If you have deployed databases with high availability before, you will know that a deployment does not always go your way, even though you’ve done it a zillion times. You could spend a full day setting everything up and may still end up with a non-functioning cluster. It is not uncommon to start over, as it’s really hard to figure out what went wrong.
So, deploying a MySQL Galera Cluster with redundant load balancing takes a bit of time. This blog looks at how long time it would take to do it manually vs using ClusterControl to perform the task. For those who have not used it before, ClusterControl is an agentless management and automation software for databases. It supports MySQL (Oracle and Percona server), MariaDB, MongoDB (MongoDB inc. and Percona), and PostgreSQL.
For manual deployment, we’ll be using the popular “Google university” to search for how-to’s and blogs that provide deployment steps.

## Dataset entries
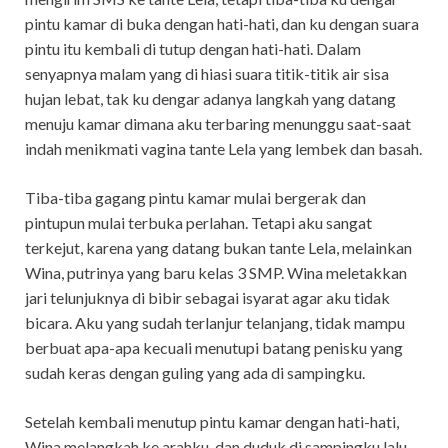
pintu kamar di buka dengan hati-hati, dan ku dengan suara
pintu itu kembali di tutup dengan hati-hati. Dalam
senyapnya malam yang di hiasi suara titik-titik air sisa
hujan lebat, tak ku dengar adanya langkah yang datang
menuju kamar dimana aku terbaring menunggu saat-saat
indah menikmati vagina tante Lela yang lembek dan basah.
Tiba-tiba gagang pintu kamar mulai bergerak dan
pintupun mulai terbuka perlahan. Tetapi aku sangat
terkejut, karena yang datang bukan tante Lela, melainkan
Wina, putrinya yang baru kelas 3 SMP. Wina meletakkan
jari telunjuknya di bibir sebagai isyarat agar aku tidak
bicara. Aku yang sudah terlanjur telanjang, tidak mampu
berbuat apa-apa kecuali menutupi batang penisku yang
sudah keras dengan guling yang ada di sampingku.
Setelah kembali menutup pintu kamar dengan hati-hati,
Wina melangkah ke arahku, dan duduk di sampingku lalu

## Requirement
List each database system that the Galera Cluster deployment excerpt says ClusterControl supports. The items above play no part in any task.

## Answer section
- MySQL (Oracle and Percona server)
- MariaDB
- MongoDB (MongoDB inc. and Percona)
- PostgreSQL